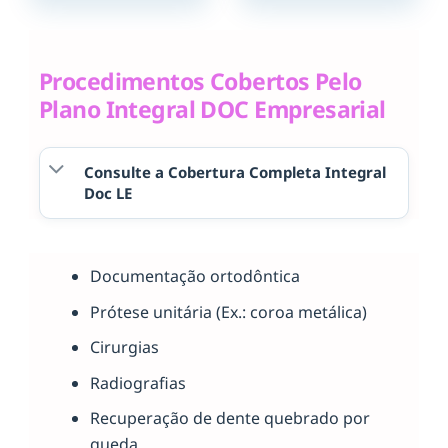
Procedimentos Cobertos Pelo
Plano Integral DOC Empresarial
Consulte a Cobertura Completa Integral
Doc LE
Documentação ortodôntica
Prótese unitária (Ex.: coroa metálica)
Cirurgias
Radiografias
Recuperação de dente quebrado por
queda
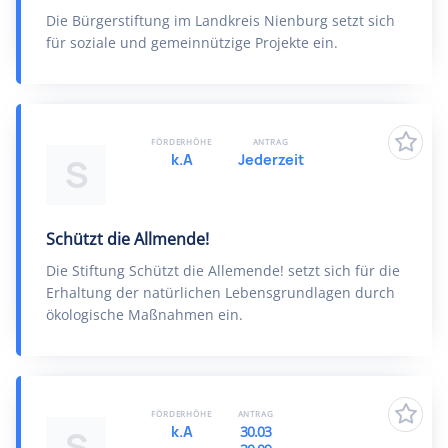
Die Bürgerstiftung im Landkreis Nienburg setzt sich
für soziale und gemeinnützige Projekte ein.
FÖRDERHÖHE
ANTRAG
k.A
Jederzeit
S
Schützt die Allmende!
Die Stiftung Schützt die Allemende! setzt sich für die
Erhaltung der natürlichen Lebensgrundlagen durch
ökologische Maßnahmen ein.
FÖRDERHÖHE
ANTRAG
k.A
30.03
S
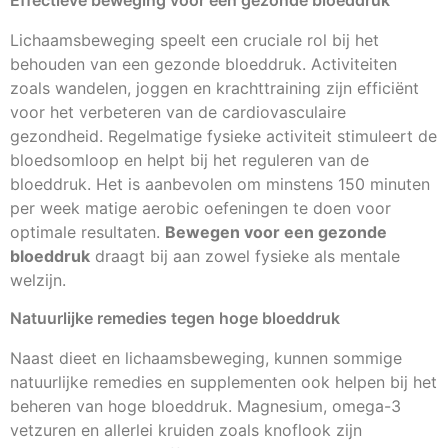
Effectieve beweging voor een gezonde bloeddruk
Lichaamsbeweging speelt een cruciale rol bij het
behouden van een gezonde bloeddruk. Activiteiten
zoals wandelen, joggen en krachttraining zijn efficiënt
voor het verbeteren van de cardiovasculaire
gezondheid. Regelmatige fysieke activiteit stimuleert de
bloedsomloop en helpt bij het reguleren van de
bloeddruk. Het is aanbevolen om minstens 150 minuten
per week matige aerobic oefeningen te doen voor
optimale resultaten.
Bewegen voor een gezonde
bloeddruk
draagt bij aan zowel fysieke als mentale
welzijn.
Natuurlijke remedies tegen hoge bloeddruk
Naast dieet en lichaamsbeweging, kunnen sommige
natuurlijke remedies en supplementen ook helpen bij het
beheren van hoge bloeddruk. Magnesium, omega-3
vetzuren en allerlei kruiden zoals knoflook zijn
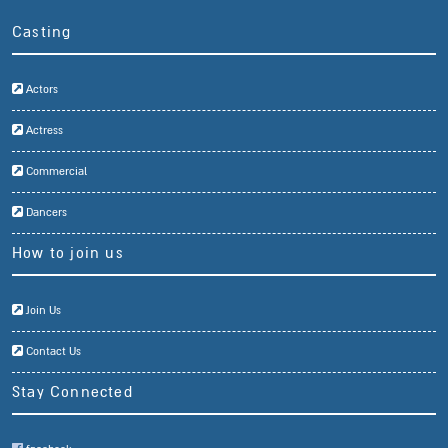
Casting
Actors
Actress
Commercial
Dancers
How to join us
Join Us
Contact Us
Stay Connected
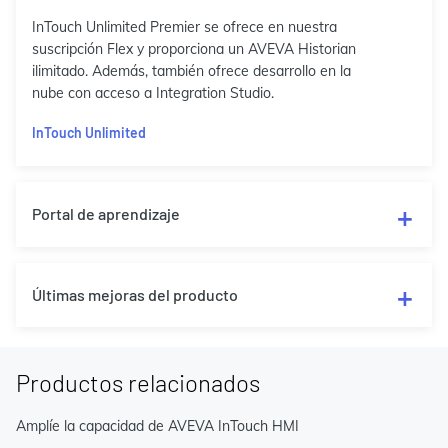
InTouch Unlimited Premier se ofrece en nuestra
suscripción Flex y proporciona un AVEVA Historian
ilimitado. Además, también ofrece desarrollo en la
nube con acceso a Integration Studio.
InTouch Unlimited
Portal de aprendizaje
Últimas mejoras del producto
Productos relacionados
Amplíe la capacidad de AVEVA InTouch HMI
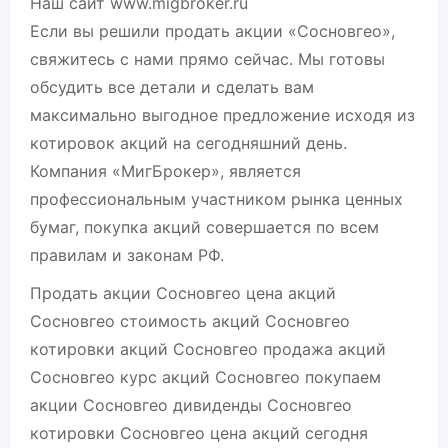
Наш сайт www.migbroker.ru
Если вы решили продать акции «Сосновгео»,
свяжитесь с нами прямо сейчас. Мы готовы
обсудить все детали и сделать вам
максимально выгодное предложение исходя из
котировок акций на сегодняшний день.
Компания «МигБрокер», является
профессиональным участником рынка ценных
бумаг, покупка акций совершается по всем
правилам и законам РФ.
Продать акции Сосновгео цена акций
Сосновгео стоимость акций Сосновгео
котировки акций Сосновгео продажа акций
Сосновгео курс акций Сосновгео покупаем
акции Сосновгео дивиденды Сосновгео
котировки Сосновгео цена акций сегодня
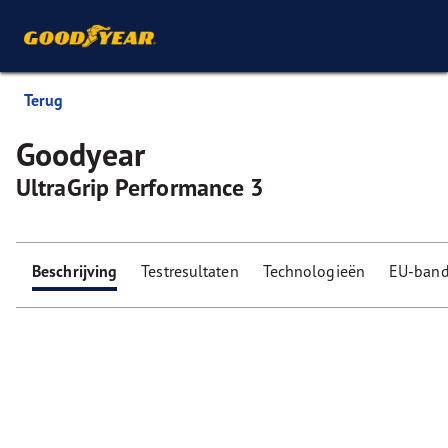
Terug
Goodyear
UltraGrip Performance 3
Beschrijving
Testresultaten
Technologieën
EU-band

# # # # # # #

_WHAT THE TASK ASKS_: Starting with the first entry and ending with the last, reproduce the listing exactly, without its pictures.

_SOLUTION TO THIS TASK_:
Procedimentos Cobertos Pelo
Plano Integral DOC Empresarial
Consulte a Cobertura Completa Integral
Doc LE
Documentação ortodôntica
Prótese unitária (Ex.: coroa metálica)
Cirurgias
Radiografias
Recuperação de dente quebrado por
queda
Die Bürgerstiftung im Landkreis Nienburg setzt sich
für soziale und gemeinnützige Projekte ein.
FÖRDERHÖHE
ANTRAG
k.A
Jederzeit
S
Schützt die Allmende!
Die Stiftung Schützt die Allemende! setzt sich für die
Erhaltung der natürlichen Lebensgrundlagen durch
ökologische Maßnahmen ein.
FÖRDERHÖHE
ANTRAG
k.A
30.03
S
Effectieve beweging voor een gezonde bloeddruk
Lichaamsbeweging speelt een cruciale rol bij het
behouden van een gezonde bloeddruk. Activiteiten
zoals wandelen, joggen en krachttraining zijn efficiënt
voor het verbeteren van de cardiovasculaire
gezondheid. Regelmatige fysieke activiteit stimuleert de
bloedsomloop en helpt bij het reguleren van de
bloeddruk. Het is aanbevolen om minstens 150 minuten
per week matige aerobic oefeningen te doen voor
optimale resultaten.
Bewegen voor een gezonde
bloeddruk
draagt bij aan zowel fysieke als mentale
welzijn.
Natuurlijke remedies tegen hoge bloeddruk
Naast dieet en lichaamsbeweging, kunnen sommige
natuurlijke remedies en supplementen ook helpen bij het
beheren van hoge bloeddruk. Magnesium, omega-3
vetzuren en allerlei kruiden zoals knoflook zijn
Casting
Actors
Actress
Commercial
Dancers
How to join us
Join Us
Contact Us
Stay Connected
InTouch Unlimited Premier se ofrece en nuestra
suscripción Flex y proporciona un AVEVA Historian
ilimitado. Además, también ofrece desarrollo en la
nube con acceso a Integration Studio.
InTouch Unlimited
Portal de aprendizaje
Últimas mejoras del producto
Productos relacionados
Amplíe la capacidad de AVEVA InTouch HMI
Наш сайт www.migbroker.ru
Если вы решили продать акции «Сосновгео»,
свяжитесь с нами прямо сейчас. Мы готовы
обсудить все детали и сделать вам
максимально выгодное предложение исходя из
котировок акций на сегодняшний день.
Компания «МигБрокер», является
профессиональным участником рынка ценных
бумаг, покупка акций совершается по всем
правилам и законам РФ.
Продать акции Сосновгео цена акций
Сосновгео стоимость акций Сосновгео
котировки акций Сосновгео продажа акций
Сосновгео курс акций Сосновгео покупаем
акции Сосновгео дивиденды Сосновгео
котировки Сосновгео цена акций сегодня
Terug
Goodyear
UltraGrip Performance 3
Beschrijving
Testresultaten
Technologieën
EU-band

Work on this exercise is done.